::: STUDY MATERIAL :::

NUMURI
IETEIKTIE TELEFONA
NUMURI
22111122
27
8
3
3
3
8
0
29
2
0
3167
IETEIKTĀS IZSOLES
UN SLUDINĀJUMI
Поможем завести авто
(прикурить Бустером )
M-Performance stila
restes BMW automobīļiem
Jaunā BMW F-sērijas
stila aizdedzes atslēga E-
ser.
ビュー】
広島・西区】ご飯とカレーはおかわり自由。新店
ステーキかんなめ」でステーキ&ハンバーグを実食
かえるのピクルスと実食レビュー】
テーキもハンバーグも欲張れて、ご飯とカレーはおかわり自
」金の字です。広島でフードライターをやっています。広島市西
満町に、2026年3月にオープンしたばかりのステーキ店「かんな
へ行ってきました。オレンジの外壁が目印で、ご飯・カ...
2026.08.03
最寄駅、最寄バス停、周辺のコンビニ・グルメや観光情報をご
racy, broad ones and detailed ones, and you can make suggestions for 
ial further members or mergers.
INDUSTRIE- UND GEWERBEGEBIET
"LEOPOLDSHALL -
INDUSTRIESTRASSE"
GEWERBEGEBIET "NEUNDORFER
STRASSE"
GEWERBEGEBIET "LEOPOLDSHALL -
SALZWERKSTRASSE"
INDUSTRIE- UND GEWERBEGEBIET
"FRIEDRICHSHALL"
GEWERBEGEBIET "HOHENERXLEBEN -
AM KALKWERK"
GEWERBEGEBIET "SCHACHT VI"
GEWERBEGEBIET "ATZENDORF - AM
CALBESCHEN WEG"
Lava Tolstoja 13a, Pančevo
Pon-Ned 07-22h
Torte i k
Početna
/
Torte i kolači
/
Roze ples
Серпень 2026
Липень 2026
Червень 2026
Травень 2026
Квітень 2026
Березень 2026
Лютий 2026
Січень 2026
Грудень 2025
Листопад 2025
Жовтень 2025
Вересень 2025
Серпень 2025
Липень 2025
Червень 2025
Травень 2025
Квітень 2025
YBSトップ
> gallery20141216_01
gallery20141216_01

:::

YOUR INSTRUCTIONS -> The records above are to be duplicated word for word.

RESPONSE ->
NUMURI
IETEIKTIE TELEFONA
NUMURI
22111122
27
8
3
3
3
8
0
29
2
0
3167
IETEIKTĀS IZSOLES
UN SLUDINĀJUMI
Поможем завести авто
(прикурить Бустером )
M-Performance stila
restes BMW automobīļiem
Jaunā BMW F-sērijas
stila aizdedzes atslēga E-
ser.
ビュー】
広島・西区】ご飯とカレーはおかわり自由。新店
ステーキかんなめ」でステーキ&ハンバーグを実食
かえるのピクルスと実食レビュー】
テーキもハンバーグも欲張れて、ご飯とカレーはおかわり自
」金の字です。広島でフードライターをやっています。広島市西
満町に、2026年3月にオープンしたばかりのステーキ店「かんな
へ行ってきました。オレンジの外壁が目印で、ご飯・カ...
2026.08.03
最寄駅、最寄バス停、周辺のコンビニ・グルメや観光情報をご
racy, broad ones and detailed ones, and you can make suggestions for 
ial further members or mergers.
INDUSTRIE- UND GEWERBEGEBIET
"LEOPOLDSHALL -
INDUSTRIESTRASSE"
GEWERBEGEBIET "NEUNDORFER
STRASSE"
GEWERBEGEBIET "LEOPOLDSHALL -
SALZWERKSTRASSE"
INDUSTRIE- UND GEWERBEGEBIET
"FRIEDRICHSHALL"
GEWERBEGEBIET "HOHENERXLEBEN -
AM KALKWERK"
GEWERBEGEBIET "SCHACHT VI"
GEWERBEGEBIET "ATZENDORF - AM
CALBESCHEN WEG"
Lava Tolstoja 13a, Pančevo
Pon-Ned 07-22h
Torte i k
Početna
/
Torte i kolači
/
Roze ples
Серпень 2026
Липень 2026
Червень 2026
Травень 2026
Квітень 2026
Березень 2026
Лютий 2026
Січень 2026
Грудень 2025
Листопад 2025
Жовтень 2025
Вересень 2025
Серпень 2025
Липень 2025
Червень 2025
Травень 2025
Квітень 2025
YBSトップ
> gallery20141216_01
gallery20141216_01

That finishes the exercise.